Warren, Louis S.
Warren, Louis S.
CAREER: Educator and writer. University of California, Davis, professor of history.
(Editor) American Environmental History, Blackwell (Malden, MA), 2003.
SIDELIGHTS: Writer and educator Louis S. Warren focuses his studies on American history. His first book, The Hunter's Game: Poachers and Conservationists in Twentieth-Century America, is about the struggle between hunters and conservationists throughout American history, beginning in the latter part of the nineteenth century. The book touches on the origins of these viewpoints, the history of game law lobbyists, and the extensions of these early struggles that are found in modern-day life. Keith Schneider, writing in the New York Times Book Review, noted that Warren includes "competently drawn reports of the nasty fights between government agents and hunters," and felt that the author "successfully" presents his arguments.
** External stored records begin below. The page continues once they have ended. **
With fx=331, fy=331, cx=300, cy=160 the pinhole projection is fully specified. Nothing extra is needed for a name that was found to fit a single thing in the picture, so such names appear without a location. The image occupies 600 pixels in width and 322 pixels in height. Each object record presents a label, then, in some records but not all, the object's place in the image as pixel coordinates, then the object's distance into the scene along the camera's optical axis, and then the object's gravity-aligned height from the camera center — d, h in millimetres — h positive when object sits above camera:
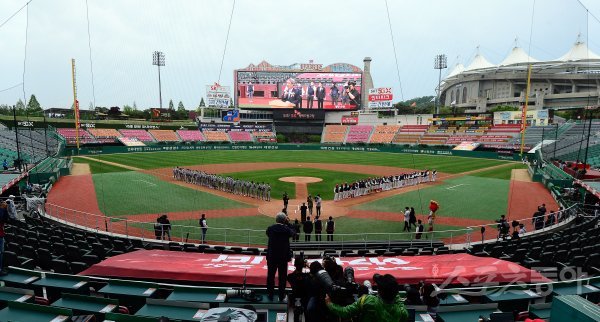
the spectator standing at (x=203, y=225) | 13336 -4022
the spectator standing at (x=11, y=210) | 10759 -2817
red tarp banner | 6383 -2939
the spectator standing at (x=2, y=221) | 6666 -2059
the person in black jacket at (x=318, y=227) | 14125 -4267
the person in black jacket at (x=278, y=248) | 5436 -2025
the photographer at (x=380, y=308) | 3410 -1864
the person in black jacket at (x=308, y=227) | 13330 -4031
Several years after the release of The Hunter's Game, Warren edited the book American Environmental History. This volume is an anthology of articles and primary source materials regarding the environmental history of America from before the arrival of Christopher Columbus through the present. Various topics are covered, including the changes Native Americans made to the landscape prior to the arrival of Columbus, the role of class in the creation of the earliest national forests, and the origins of modern environmentalism. History: Review of Books contributor Bryant Etheridge felt that the author "has created an anthology of considerable geographic and, to a lesser degree, methodological diversity" with his selection of the included works. Etheridge summed up the work as "a worthwhile entrant to a field with few competitors."
In 2005 Warren turned his sights to the life and times of William Cody, more commonly known as "Buffalo Bill." Buffalo Bill's America: William Cody and the Wild West Show is a comprehensive biography of the showman, following his life from his early work as a Pony Express rider through his experience as a frontiersman running his Wild West Show. Critical response to the book was mostly favorable. Library Journal critic Clay Williams observed that rather than writing just a simple biography, Warren "analyzes the cultures of the eastern United States and Europe and their relationship with that of America's West." Jay Freeman, writing in Booklist, agreed, praising the "outstanding examination" of Cody found in this "engrossing and thoroughly enjoyable" volume. A Publishers Weekly reviewer noted that "Warren seeks metaphor and symbolism everywhere and is remarkably inventive in finding them"; the critic went on to state that the book has the ability to "both entertain and instruct." New York Times Book Review contributor Geoffrey C. Ward agreed with the positive assessments, concluding that "Buffalo Bill's America is a provocative contribution to the long-running argument over just who Buffalo Bill was and what he and his frontier extravaganza can tell us about who we were—and who we are."
BIOGRAPHICAL AND CRITICAL SOURCES:
Booklist, September 15, 2005, Jay Freeman, review of Buffalo Bill's America: William Cody and the Wild West Show, p. 23.
History: Review of New Books, spring, 2004, Bryant Etheridge, review of American Environmental History, p. 93.
Kirkus Reviews, August 1, 2005, review of Buffalo Bill's America, p. 839.
Library Journal, September 15, 2005, Clay Williams, review of Buffalo Bill's America, p. 76.
New York Times Book Review, November 23, 1997, Keith Schneider, "Whose Outdoors?," review of The Hunter's Game: Poachers and Conservationists in Twentieth-Century America, p. 26; December 11, 2005, Geoffrey C. Ward, "Showman of the Wild Frontier," review of Buffalo Bill's America, p. 26.
Publishers Weekly, August 1, 2005, review of Buffalo Bill's America, p. 54.